Vittorio Beonio Brocchieri studioso di problematiche politiche, filosofo volante, viaggiatore, giornalista, narratore e scrittore è noto; quello dedito a matita e pennello invece è rimasto in ombra, sconosciuto ai più. Eppure l’arte ha avuto grande spazio nella vita di questo “professore”, non solo la musica, ma l’arte figurativa. Basterebbe vedere quanta devozione affettuosa e felice ha riservato al nudo femminile: onde candide, sagome di sole linee, di volti lasciati neutri. Che cosa voleva cogliere? E’ un aspetto niente affatto particolare. Insieme ai libri, ai reportage giornalistici, disegni, acquerelli, incisioni su rame zinco e legno, dipinti ad olio e disegni tridimensionali permettono di vedere Beonio Brocchieri sotto una diversa lente, quella del ricercatore che riconosceva all’arte sola “effetti misteriosi di iperspazialità” da “superare poeticamente la natura…”; quella dell’artista che voleva “vedere” e disegnare per “ampliare” lo sguardo e il proprio orizzonte; quello del divertito osservatore di “immagini” da catturare con immaginazione e simpatia, sempre con curiosità. Un mondo che l’acutezza della sua percezione trasformava in “segno”.
Non c’è gran mestiere in questo suo segno, ma c’è osservazione, agilità, umore creativo. Quello che la sua arte ha portato in evidenza è’ un Beonio Brocchieri che non intendeva proporre alcuna utopia, nessuna esclusività. Nei fogli si limitava a mette paesaggi nostrani, personaggi, ritratti di musicisti, situazioni, nudi e ancora nudi, atmosfere e soluzioni istantanee: una passione, una attenzione pittorica agli aspetti della vita e del quotidiano.

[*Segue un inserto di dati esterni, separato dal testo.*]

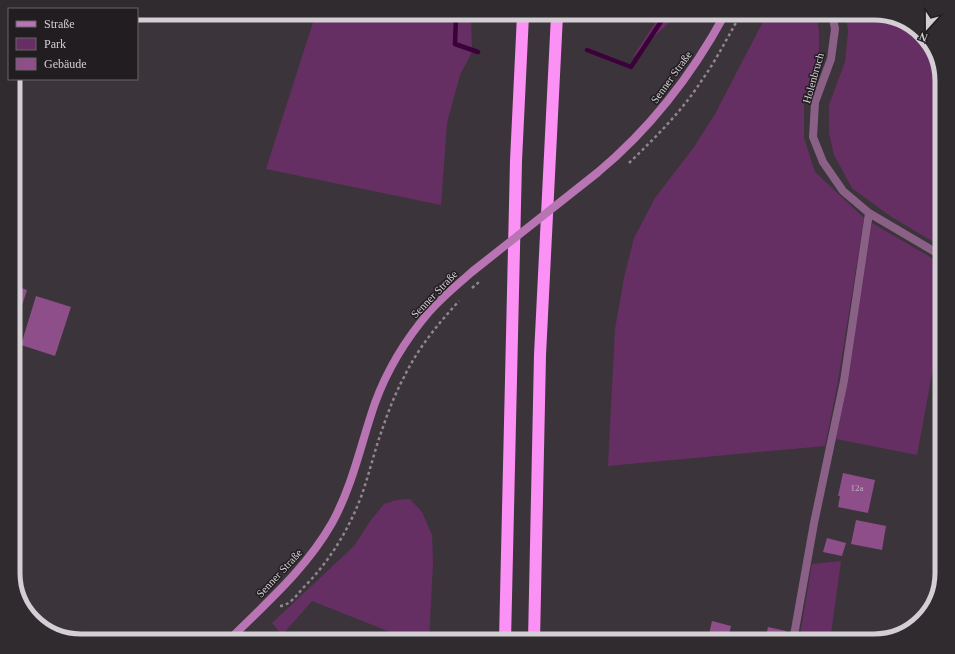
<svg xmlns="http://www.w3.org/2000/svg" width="955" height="654" font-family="Georgia,serif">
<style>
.green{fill:#662f63}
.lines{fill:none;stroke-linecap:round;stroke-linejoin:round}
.stream{stroke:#3c003a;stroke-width:4.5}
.building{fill:#8e4e89}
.path{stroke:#8e888e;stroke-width:2.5;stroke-dasharray:3 3;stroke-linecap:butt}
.street{stroke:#8b6087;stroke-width:8}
.secondary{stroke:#b974b4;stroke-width:8}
.highway{stroke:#fc91f5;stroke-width:12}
.path-bridge{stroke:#8e888e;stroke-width:2.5;stroke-dasharray:3 3;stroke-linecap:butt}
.secondary-bridge{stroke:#b974b4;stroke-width:8}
.labels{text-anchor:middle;stroke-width:3;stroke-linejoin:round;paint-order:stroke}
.number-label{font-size:9px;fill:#c2afc1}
.street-label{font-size:11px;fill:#d4cfd4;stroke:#211d20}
.rim{fill:none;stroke:#d4cfd4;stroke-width:5}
</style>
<rect width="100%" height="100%" fill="#3c343b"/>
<path class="green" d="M816 13 819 31V58L804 99V138L815 172 864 218 838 381 825 446 608 466 615 329 624 278 634 238 655 198 694 147 715 114 767 14Z
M846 13H874L912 25 933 47 942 81V247L890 216 852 188 834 155 829 133V105L845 62 848 32Z
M661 14H678L632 58Z
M315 16H471L472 52 460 75 447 123 441 205 266 169Z
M872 223 942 264V320L917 455 836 439 848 381Z
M410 499 422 512 432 535 433 562 429 641H413L312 601 282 635 272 623 354 546 371 520 384 504 397 500Z
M841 561 830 641H799L812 564Z"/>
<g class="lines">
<path class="stream" d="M456 16 455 44 478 52
M587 50 631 67 666 14"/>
</g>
<path class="building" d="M13 285 27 290 17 321 13 320Z
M36 296 71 307 55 356 21 345Z
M843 473 875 480 868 513 838 507 840 496H838Z
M856 520 886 526 882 550 851 544Z
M827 538 846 543 842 556 823 552Z
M712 621 731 626 728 639 736 641H700L702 633 709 634Z
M768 627 786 631 784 641H765Z"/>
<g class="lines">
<path class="path" d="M629 163C656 137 682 111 702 80 717 59 728 36 741 14
M280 606C290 605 296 596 303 588 329 562 348 531 361 497 369 475 374 452 382 430 388 412 395 394 404 377 418 348 438 324 459 301"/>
<path class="street" d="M832 13 835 29 831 59 815 102 813 137 823 162 843 191 869 213 942 256
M793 641 814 523 844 381 869 213"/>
<path class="secondary" d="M597 173C650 129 692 75 725 14
M228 641C265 604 306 569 332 523 353 485 361 443 375 403 387 370 406 339 429 312 442 297 458 284 473 271"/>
<path class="highway" d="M505 641 516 161 523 15
M534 641 540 355 557 15"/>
<path class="path-bridge" d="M472 288 479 282"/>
<path class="secondary-bridge" d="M473 271 597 173"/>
</g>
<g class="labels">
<g class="number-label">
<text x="857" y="491">12a</text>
</g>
<g class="street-label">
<text transform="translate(671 77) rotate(-54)" y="4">Senner Straße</text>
<text transform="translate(813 78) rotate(-74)" y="4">Holenbruch</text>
<text transform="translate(434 294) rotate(-46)" y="4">Senner Straße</text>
<text transform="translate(279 573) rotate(-47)" y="4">Senner Straße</text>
</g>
</g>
<path d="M0 0H955V654H0ZM81 20H874A61 61 0 0 1 935 81V573A61 61 0 0 1 874 634H81A61 61 0 0 1 20 573V81A61 61 0 0 1 81 20Z" fill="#2f2b2e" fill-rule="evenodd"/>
<path class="rim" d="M81 20H874A61 61 0 0 1 935 81V573A61 61 0 0 1 874 634H81A61 61 0 0 1 20 573V81A61 61 0 0 1 81 20Z"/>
<rect x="8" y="8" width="130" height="72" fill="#211d20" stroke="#696468"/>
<rect x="16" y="21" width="20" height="6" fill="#b974b4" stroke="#696468"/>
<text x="44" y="28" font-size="12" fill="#d4cfd4">Straße</text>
<rect x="16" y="38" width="20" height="12" fill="#662f63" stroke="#696468"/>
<text x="44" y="48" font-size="12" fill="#d4cfd4">Park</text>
<rect x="16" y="58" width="20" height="12" fill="#8e4e89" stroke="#696468"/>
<text x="44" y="68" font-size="12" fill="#d4cfd4">Gebäude</text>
<g transform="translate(927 28) rotate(201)" stroke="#211d20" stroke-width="3" paint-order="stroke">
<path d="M0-3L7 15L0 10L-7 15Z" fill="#d4cfd4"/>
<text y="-6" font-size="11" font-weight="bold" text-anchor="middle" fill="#d4cfd4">N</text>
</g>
</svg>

Nell’eclettismo convulso e angoscioso degli anni Trenta, Beonio nato disegnatore naturaliter, conobbe il grande Anselmo Bucci e fu amico, per via del Corriere, di Beppe Novello e di Mario Vellani Marchi, due disegnatori eccezionali che lo influenzarono (Novello) e lo stimolarono a fare (Vellani).
Dal grande Bucci, che lo ritrasse apprendista (“Beonio disegna alla prima lezione”, 1942), il lodigiano apprese l’arte autonoma del disegno e dell’incisione, oltre ad alcune regole fondamentali: “la prospettiva non è un trucco, l’anatomia non è un trucco, la divina proporzione non è un’opinione.(Tutto il resto forse sì) “. Si legge in una dedica a Beonio nella pagina di risguardo al libro “Marinai”.

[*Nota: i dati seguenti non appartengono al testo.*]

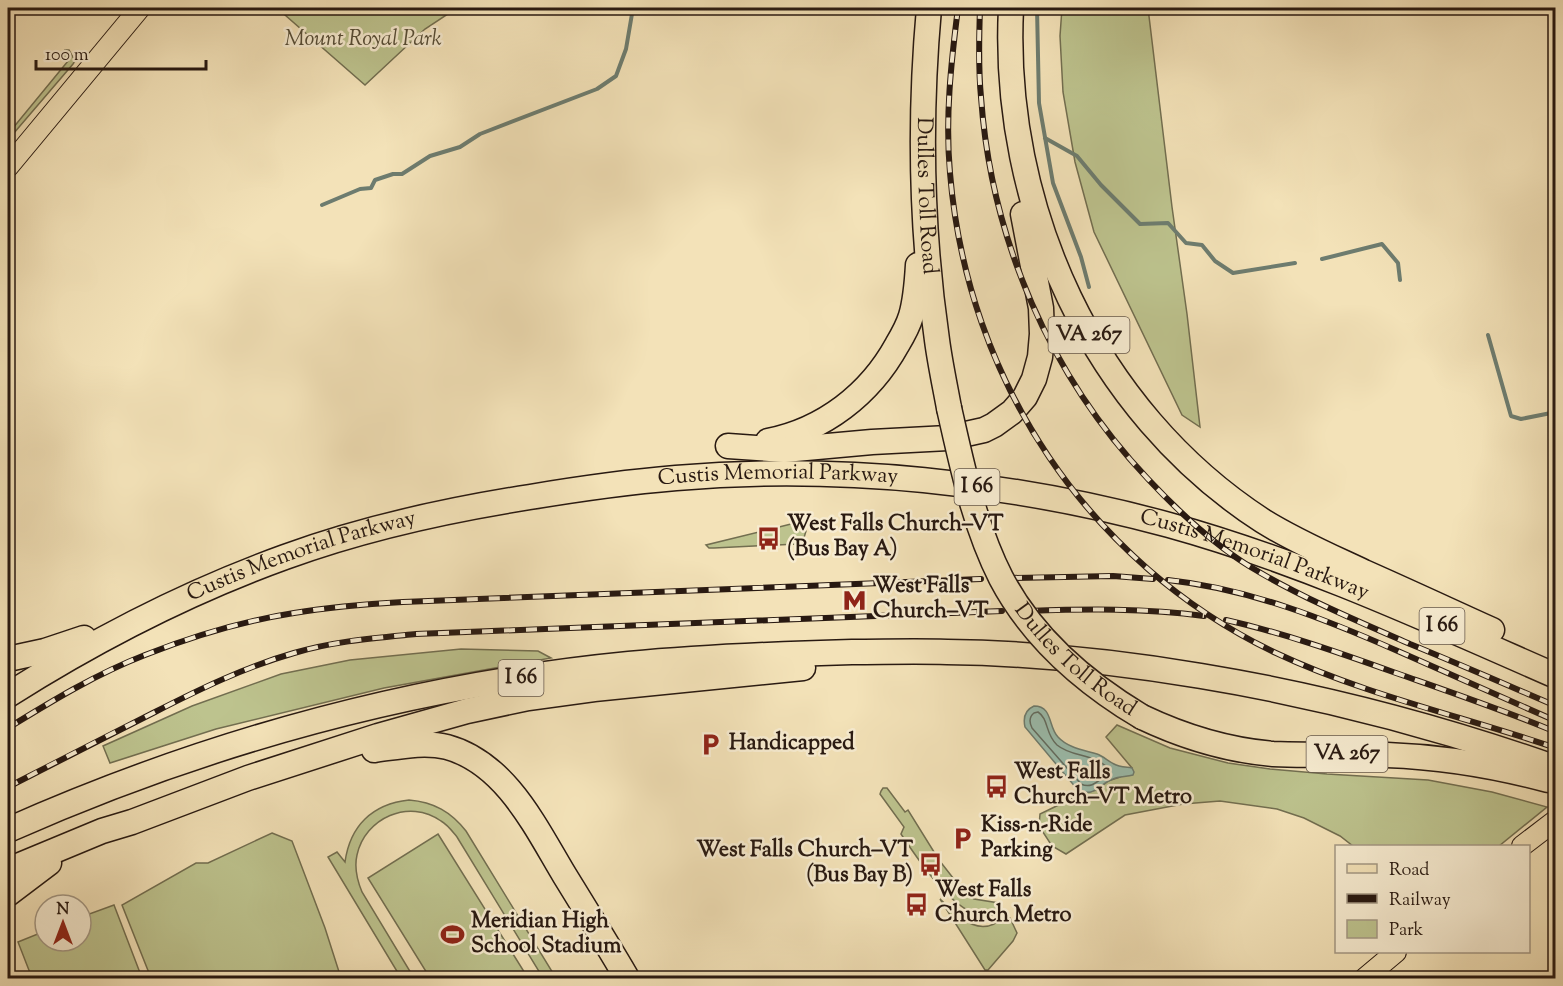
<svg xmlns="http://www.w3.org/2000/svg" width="1563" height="986" viewBox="0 0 1563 986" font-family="'Sorts Mill Goudy',serif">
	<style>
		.green { fill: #bdc38e; stroke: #726e50; stroke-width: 1.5 }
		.water { fill: #9bbeae; stroke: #6d7c6f; stroke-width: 1.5 }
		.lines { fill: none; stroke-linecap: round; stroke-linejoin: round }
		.shore { stroke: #626c60; stroke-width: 1.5 }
		.stream { stroke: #6d7c6f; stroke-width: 4 }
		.major-casing { stroke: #281911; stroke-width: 22 }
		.highway-casing { stroke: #281911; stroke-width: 27 }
		.major { stroke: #f3e2b8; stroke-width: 20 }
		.highway { stroke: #f3e2b8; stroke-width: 24 }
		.rail-casing { stroke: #281911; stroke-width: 6 }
		.rail { stroke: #f7ecd1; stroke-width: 4; stroke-dasharray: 11; stroke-linecap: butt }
		.highway-bridge-casing { stroke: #281911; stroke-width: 27; stroke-linecap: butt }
		.highway-bridge { stroke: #f3e2b8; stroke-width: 24 }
		.labels { text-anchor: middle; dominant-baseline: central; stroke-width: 5; stroke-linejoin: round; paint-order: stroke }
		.shield { fill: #f7ecd1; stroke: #66584b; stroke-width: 1.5 }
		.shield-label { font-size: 21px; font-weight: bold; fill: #281911 }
		.park-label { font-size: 22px; font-style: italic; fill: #554c36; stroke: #f7ecd1 }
		.street-label { font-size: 22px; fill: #281911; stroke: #f7ecd1 }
		.poi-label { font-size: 22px; font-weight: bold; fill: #281911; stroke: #f7ecd1; text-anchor: start }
	</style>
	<rect width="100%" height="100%" fill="#f3e2b8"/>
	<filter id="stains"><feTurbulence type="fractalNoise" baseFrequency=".00333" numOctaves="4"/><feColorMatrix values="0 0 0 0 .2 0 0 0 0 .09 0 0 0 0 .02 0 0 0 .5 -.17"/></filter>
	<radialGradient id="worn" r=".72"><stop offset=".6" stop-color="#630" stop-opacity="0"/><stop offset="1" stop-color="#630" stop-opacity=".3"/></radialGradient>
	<g class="green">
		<polygon points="277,8 457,8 425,29 365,85"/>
		<polygon points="1062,8 1148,8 1172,207 1187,314 1200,427 1182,415 1094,232 1075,162 1063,92 1060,36"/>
		<polygon points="65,50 69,50 75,61 73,64 8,140 8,134 68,61 62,54"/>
		<polygon points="791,524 798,524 806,531 803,541 797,544 714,548 709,548 706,545"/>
		<polygon points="461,649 538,651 551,658 384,688 216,729 110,763 103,746 192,706 281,674 350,660"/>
		<polygon points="1117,725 1170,748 1228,763 1270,769 1327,774 1428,780 1492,792 1547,807 1499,846 1353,846 1340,836 1304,818 1277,809 1220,801 1183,804 1125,815 1066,854 1052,846 1039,826 1040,814 1073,798 1082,792 1087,792 1097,790 1108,781 1120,777 1132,768 1106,737"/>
		<path d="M883 788H887L905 812 908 810 939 860 964 892 974 899 999 903V907L993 915C988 915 983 916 979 915 950 908 917 858 901 834L904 827 880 794 881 791Z"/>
		<path d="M409 800C434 802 451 812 466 831L556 978H543L457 837C452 831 448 825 441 821 409 798 365 818 357 855 354 868 357 880 362 892L414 978H401L328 857 337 852 345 862C350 826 372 804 409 800Z"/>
		<polygon points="272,833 292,841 325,928 341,978 151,978 122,905 196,863 208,863"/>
		<polygon points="438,834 528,978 430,978 368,878"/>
		<path d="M940 899C958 916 980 941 1005 916L1010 918 1017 933 1013 941 988 970H985Z"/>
		<polygon points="114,905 142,978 32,978 18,942 45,931 45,941 81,941 81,917"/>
	</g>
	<path class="water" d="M1034 706C1053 706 1048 727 1058 737 1068 748 1084 750 1097 754 1103 756 1108 761 1114 764 1119 767 1126 767 1132 768L1134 772 1133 775C1126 777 1119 776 1113 779 1099 784 1094 799 1077 789L1025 727C1023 718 1025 710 1034 706Z"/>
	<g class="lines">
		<path class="shore" d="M1038 712C1049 719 1045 734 1057 745 1069 755 1084 754 1098 761 1102 763 1106 766 1110 769V773C1100 778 1093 790 1081 784L1032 728C1029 722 1029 717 1034 713Z"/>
		<g class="stream">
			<polyline points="1037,8 1039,103 1053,183 1081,257 1089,287"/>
			<polyline points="1045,138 1077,156 1101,185 1140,224 1168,223 1186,243 1202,245 1215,261 1233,273 1295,263"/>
			<polyline points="322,205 360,189 371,188 375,180 393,174 402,174 430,156 460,147 480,134 597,89 616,76 626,49 633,8"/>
			<polyline points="1322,259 1382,244 1398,263 1400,280"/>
			<polyline points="1488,335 1511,416 1521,419 1556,412"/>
		</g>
		<defs>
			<g id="major">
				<polyline points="8,167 140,8"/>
				<polyline points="1522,846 1556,820"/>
				<polyline points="1365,978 1396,952"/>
			</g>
			<g id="highway">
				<path id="s1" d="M929 8C919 119 921 230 937 340 940 363 945 386 949 408"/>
				<path d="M1011 8C1001 207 1093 411 1263 521 1295 541 1330 556 1364 572 1407 591 1450 611 1492 630"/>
				<path d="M768 441C824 430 870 394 897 345 903 335 908 326 911 316 916 299 917 282 918 265"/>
				<polyline points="728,446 784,450 872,442 948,438 984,430 994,425 1012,412 1025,397 1034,379 1040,357 1042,334 1041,308 1023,214"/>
				<polyline points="8,659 45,651 84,638"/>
				<path id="s2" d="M8 695C95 640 188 592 285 557 364 528 447 510 530 497 578 489 627 482 676 478 838 464 1011 482 1169 525 1303 562 1428 620 1556 676"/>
				<path d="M1142 717C1184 737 1227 750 1273 754 1311 756 1349 753 1387 755 1441 757 1496 766 1548 780"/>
				<path d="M374 750C397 747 424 741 447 747 506 763 536 828 565 876 586 910 607 944 627 978"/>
				<path d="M8 830C204 743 414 685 629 664 703 657 777 654 852 652 883 652 915 651 947 652 1032 653 1118 662 1201 676 1322 696 1440 727 1556 768"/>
				<polyline points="8,870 102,831 132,822 248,778 378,736 467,711 528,698 594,689 803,668"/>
				<polyline points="8,894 49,863"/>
			</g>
		</defs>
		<use href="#major" class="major-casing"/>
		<use href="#highway" class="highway-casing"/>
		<use href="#major" class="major"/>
		<use href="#highway" class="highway"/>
		<defs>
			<g id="rail">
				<path d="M958 8C951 63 945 118 950 173 967 380 1088 563 1276 653 1365 695 1462 716 1556 748"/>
				<path d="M980 8C979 37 978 67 981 97 991 239 1050 376 1148 479 1178 511 1212 543 1249 566 1300 597 1355 620 1410 644 1459 664 1507 685 1556 706"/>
				<polyline points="1011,578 1113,576 1153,579"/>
				<path d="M1168 580C1250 589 1325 619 1400 652 1452 675 1504 698 1556 721"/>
				<path d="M1027 611C1087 609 1145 608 1204 616"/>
				<path d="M1226 620C1284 633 1340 653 1396 673 1450 692 1503 710 1556 732"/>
				<path d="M8 728C52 701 96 674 145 655 193 636 243 621 294 613 330 607 367 604 403 602L981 579"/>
				<path d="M8 787C56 762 105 737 155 712 200 689 245 667 294 653 334 641 375 638 416 634L1002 611"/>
			</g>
		</defs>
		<use href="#rail" class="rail-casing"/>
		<use href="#rail" class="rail"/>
		<defs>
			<g id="highway-bridge">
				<path id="s3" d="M949 408C962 465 974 525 1001 578 1032 637 1085 683 1142 717"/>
			</g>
		</defs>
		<use href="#highway-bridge" class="highway-bridge-casing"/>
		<use href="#highway-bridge" class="highway-bridge"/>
	</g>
	<defs>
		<symbol id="bus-bare" viewBox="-9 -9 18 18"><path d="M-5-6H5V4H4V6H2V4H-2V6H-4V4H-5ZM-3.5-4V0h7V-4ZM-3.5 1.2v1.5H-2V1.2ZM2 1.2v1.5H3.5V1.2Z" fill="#8f2418" stroke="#f7ecd1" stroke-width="2.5" paint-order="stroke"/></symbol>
		<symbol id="metro-bare" viewBox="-9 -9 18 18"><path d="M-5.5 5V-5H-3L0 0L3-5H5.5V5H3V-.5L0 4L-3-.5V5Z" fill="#8f2418" stroke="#f7ecd1" stroke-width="2.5" paint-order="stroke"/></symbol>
		<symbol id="parking-bare" viewBox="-9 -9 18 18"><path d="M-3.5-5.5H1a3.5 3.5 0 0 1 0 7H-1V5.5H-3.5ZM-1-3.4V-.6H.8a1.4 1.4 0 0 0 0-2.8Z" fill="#8f2418" stroke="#f7ecd1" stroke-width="2.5" paint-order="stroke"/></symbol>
		<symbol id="stadium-bare" viewBox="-9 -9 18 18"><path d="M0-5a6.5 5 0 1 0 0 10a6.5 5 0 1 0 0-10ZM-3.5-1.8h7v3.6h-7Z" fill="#8f2418" stroke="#f7ecd1" stroke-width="2.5" paint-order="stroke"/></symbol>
	</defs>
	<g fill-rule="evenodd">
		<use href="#bus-bare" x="752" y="522" width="33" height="33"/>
		<use href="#metro-bare" x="838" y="584" width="33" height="33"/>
		<use href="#parking-bare" x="694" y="728" width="33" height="33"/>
		<use href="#bus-bare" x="980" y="770" width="33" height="33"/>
		<use href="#parking-bare" x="946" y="822" width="33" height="33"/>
		<use href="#bus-bare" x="914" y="848" width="33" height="33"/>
		<use href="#bus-bare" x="900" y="888" width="33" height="33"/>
		<use href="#stadium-bare" x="436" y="918" width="33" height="33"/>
	</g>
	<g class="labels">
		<g class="shield">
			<rect x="1048.5" y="317" width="81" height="36" rx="4.5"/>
			<rect x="954.5" y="469" width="45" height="36" rx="4.5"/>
			<rect x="1419.5" y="608" width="45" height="36" rx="4.5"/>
			<rect x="498.5" y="660" width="45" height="36" rx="4.5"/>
			<rect x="1306.5" y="736" width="81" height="36" rx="4.5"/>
		</g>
		<g class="shield-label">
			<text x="1089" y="335">VA 267</text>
			<text x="977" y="487">I 66</text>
			<text x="1442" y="626">I 66</text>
			<text x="521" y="678">I 66</text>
			<text x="1347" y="754">VA 267</text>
		</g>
		<g class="park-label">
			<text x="363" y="40">Mount Royal Park</text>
		</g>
		<g class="street-label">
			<text stroke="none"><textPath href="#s1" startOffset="188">Dulles Toll Road</textPath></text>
			<text stroke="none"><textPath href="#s2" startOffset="812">Custis Memorial Parkway</textPath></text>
			<text stroke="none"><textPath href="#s2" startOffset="1298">Custis Memorial Parkway</textPath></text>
			<text stroke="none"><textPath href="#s2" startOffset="326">Custis Memorial Parkway</textPath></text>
			<text stroke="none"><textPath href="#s3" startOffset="290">Dulles Toll Road</textPath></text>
		</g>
		<g class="poi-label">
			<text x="787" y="525">West Falls Church–VT<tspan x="787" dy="25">(Bus Bay A)</tspan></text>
			<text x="873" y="587">West Falls<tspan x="873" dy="25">Church–VT</tspan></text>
			<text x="729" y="744">Handicapped</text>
			<text x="1014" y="773">West Falls<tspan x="1014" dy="25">Church–VT Metro</tspan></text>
			<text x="981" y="826">Kiss-n-Ride<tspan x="981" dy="25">Parking</tspan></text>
			<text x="913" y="851" text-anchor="end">West Falls Church–VT<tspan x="913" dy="25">(Bus Bay B)</tspan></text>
			<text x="935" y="891">West Falls<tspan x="935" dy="25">Church Metro</tspan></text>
			<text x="471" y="922">Meridian High<tspan x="471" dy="25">School Stadium</tspan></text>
		</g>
	</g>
	<rect width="1563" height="986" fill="none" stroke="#f3e2b8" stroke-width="30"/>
	<rect x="9" y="9" width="1545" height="968" fill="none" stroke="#281911" stroke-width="3"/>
	<rect x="15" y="15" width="1533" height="956" fill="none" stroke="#281911" stroke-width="1.5"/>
	<rect x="1335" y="845" width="195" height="108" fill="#f7ecd1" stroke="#a49884" stroke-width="1.5"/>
	<rect x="1347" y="864" width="30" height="9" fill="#f3e2b8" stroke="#a49884" stroke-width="1.5"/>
	<text x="1389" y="875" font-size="18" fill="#281911">Road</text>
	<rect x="1347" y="894" width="30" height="9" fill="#281911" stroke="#a49884" stroke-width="1.5"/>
	<text x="1389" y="905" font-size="18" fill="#281911">Railway</text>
	<rect x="1347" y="920" width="30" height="18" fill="#bdc38e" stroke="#a49884" stroke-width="1.5"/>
	<text x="1389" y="935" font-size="18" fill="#281911">Park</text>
	<g transform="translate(63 923)"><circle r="28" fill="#f7ecd1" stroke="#a49884" stroke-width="1.5"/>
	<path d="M0-4.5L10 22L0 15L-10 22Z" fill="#8f2418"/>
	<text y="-9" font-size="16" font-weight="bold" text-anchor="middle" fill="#281911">N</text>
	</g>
	<path d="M36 60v9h170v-9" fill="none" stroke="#281911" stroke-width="3"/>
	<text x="45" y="60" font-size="18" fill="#281911" stroke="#f7ecd1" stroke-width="4.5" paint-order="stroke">100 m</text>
	<rect width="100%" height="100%" filter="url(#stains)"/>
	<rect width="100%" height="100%" fill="url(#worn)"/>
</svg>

I suoi oli, almeno quelli che si conoscono, sono in prevalenza ritratti, documenti di grande sensibilità anche coloristica.. La vera innovazione è però rappresentata dalla pittura e dal disegno a rilievo, con cui nel 1959 egli entrò alla Biennale di Venezia. E’ un aspetto che andrebbe approfondito, di cui non ci si può certo accontentare degli “assaggi” portati in evidenza dai figli in occasione di una mostra commemorativa.